Per-instance keypoint data:
============
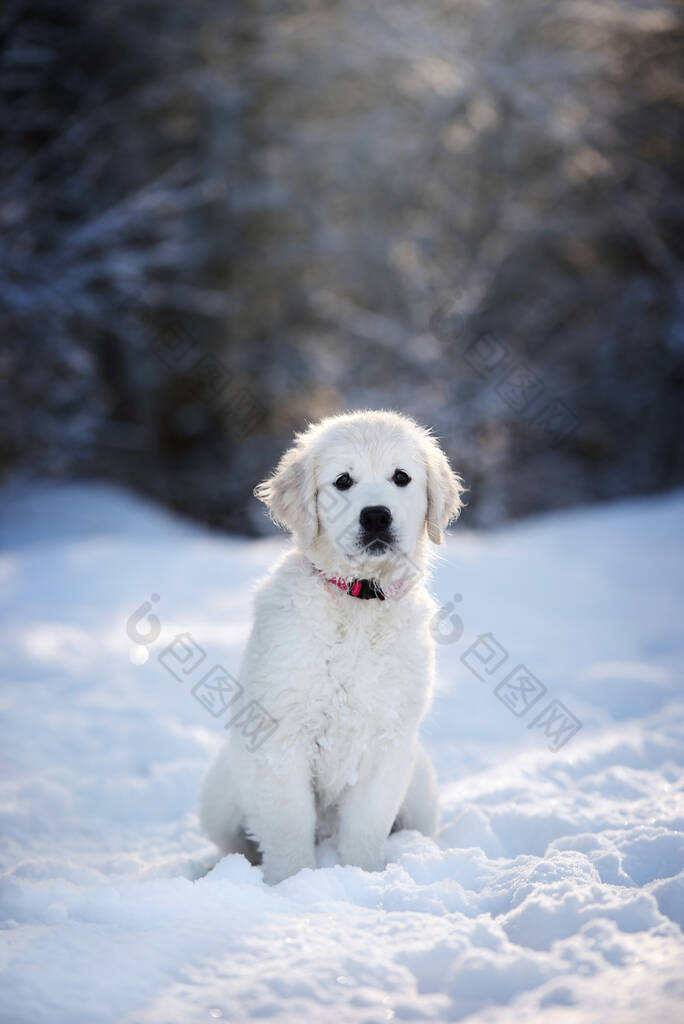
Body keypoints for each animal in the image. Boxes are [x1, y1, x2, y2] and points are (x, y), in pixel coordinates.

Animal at [200, 411, 462, 884]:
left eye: (401, 477)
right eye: (343, 481)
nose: (375, 517)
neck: (358, 599)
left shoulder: (388, 742)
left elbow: (366, 824)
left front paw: (363, 877)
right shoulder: (281, 736)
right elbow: (288, 826)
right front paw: (293, 884)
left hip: (421, 792)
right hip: (221, 795)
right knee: (238, 841)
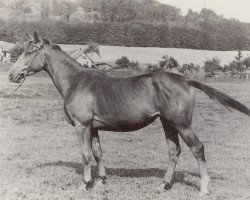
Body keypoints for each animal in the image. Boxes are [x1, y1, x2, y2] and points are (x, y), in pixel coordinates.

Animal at [8, 32, 250, 196]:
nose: (12, 75)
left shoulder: (81, 125)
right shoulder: (93, 127)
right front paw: (101, 180)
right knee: (174, 151)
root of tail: (184, 79)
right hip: (168, 123)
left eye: (29, 51)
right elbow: (98, 153)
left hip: (182, 125)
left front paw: (85, 184)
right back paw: (164, 185)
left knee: (198, 149)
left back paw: (204, 188)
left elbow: (85, 154)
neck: (76, 81)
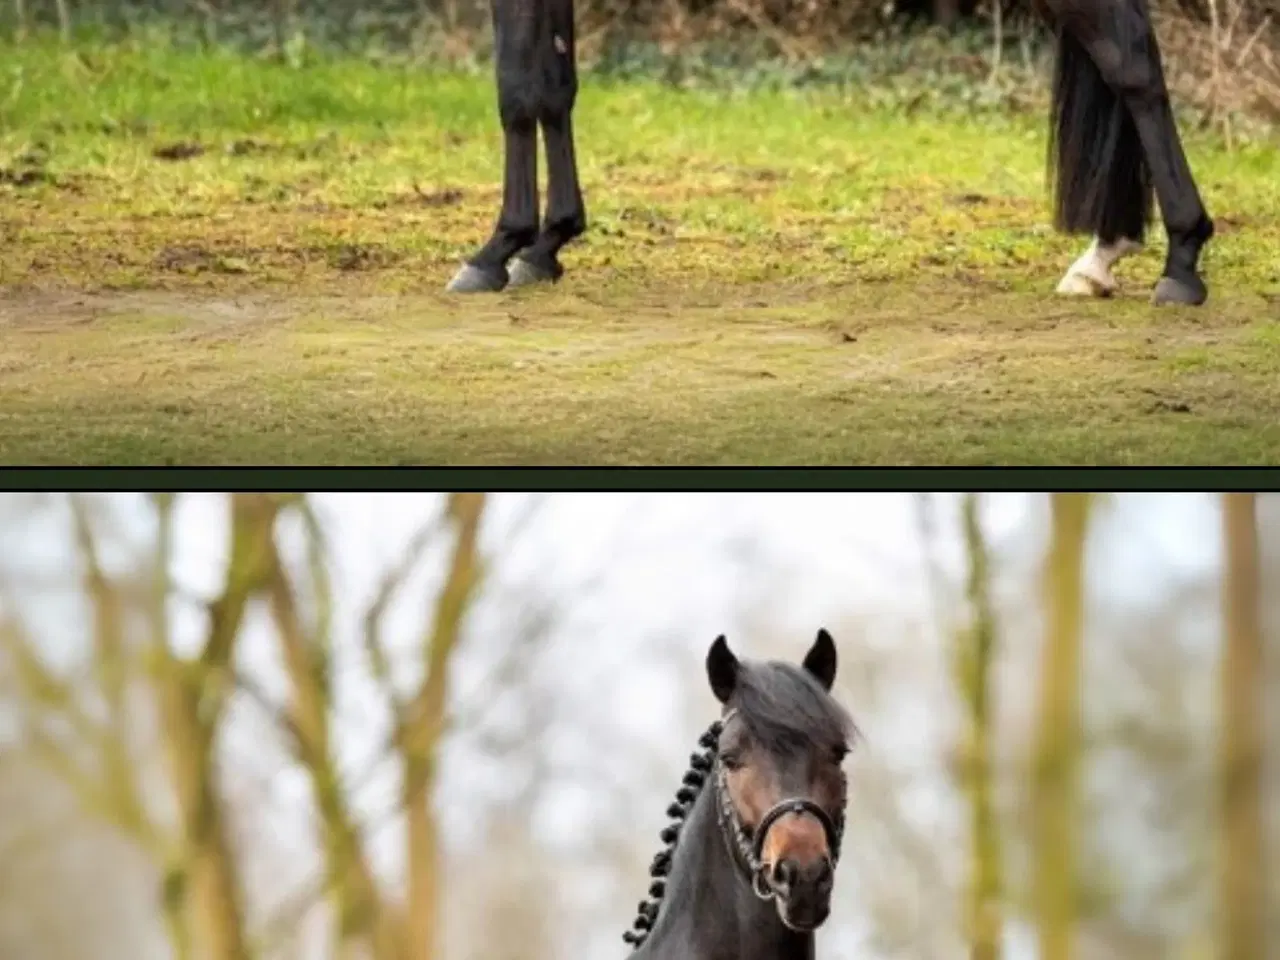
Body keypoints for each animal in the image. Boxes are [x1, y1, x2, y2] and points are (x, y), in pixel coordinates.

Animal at [446, 0, 1213, 306]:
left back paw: (1181, 262)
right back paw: (1105, 255)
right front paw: (548, 243)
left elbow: (517, 89)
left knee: (1132, 64)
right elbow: (553, 88)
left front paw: (497, 248)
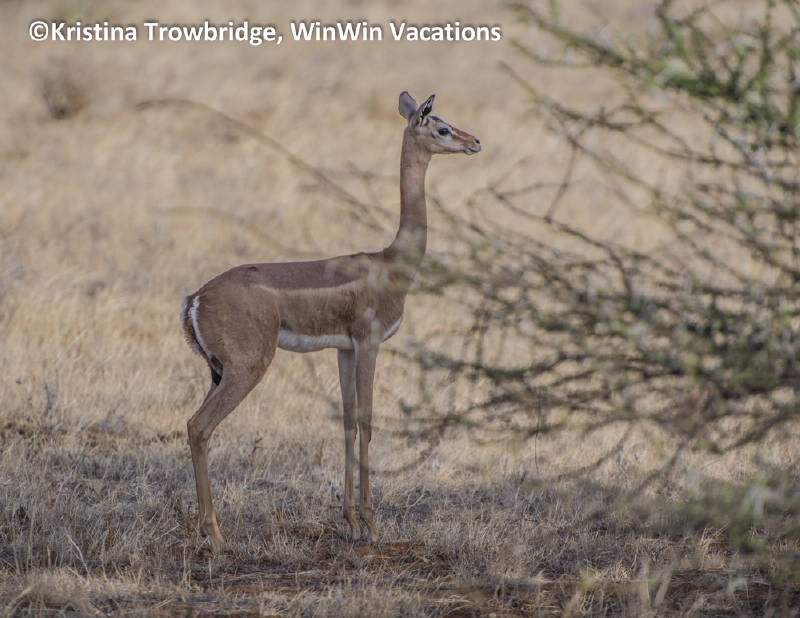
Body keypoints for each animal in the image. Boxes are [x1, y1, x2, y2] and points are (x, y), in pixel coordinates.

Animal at [180, 91, 481, 552]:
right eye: (442, 127)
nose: (474, 142)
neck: (391, 264)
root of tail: (194, 300)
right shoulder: (370, 343)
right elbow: (369, 421)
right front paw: (372, 526)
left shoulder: (343, 349)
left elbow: (347, 421)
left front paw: (350, 522)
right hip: (247, 368)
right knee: (199, 427)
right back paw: (215, 535)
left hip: (219, 372)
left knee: (193, 425)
============
Exercise instructions: The answer must be a single number: how many lines of the data include the string "back".

Written response: 5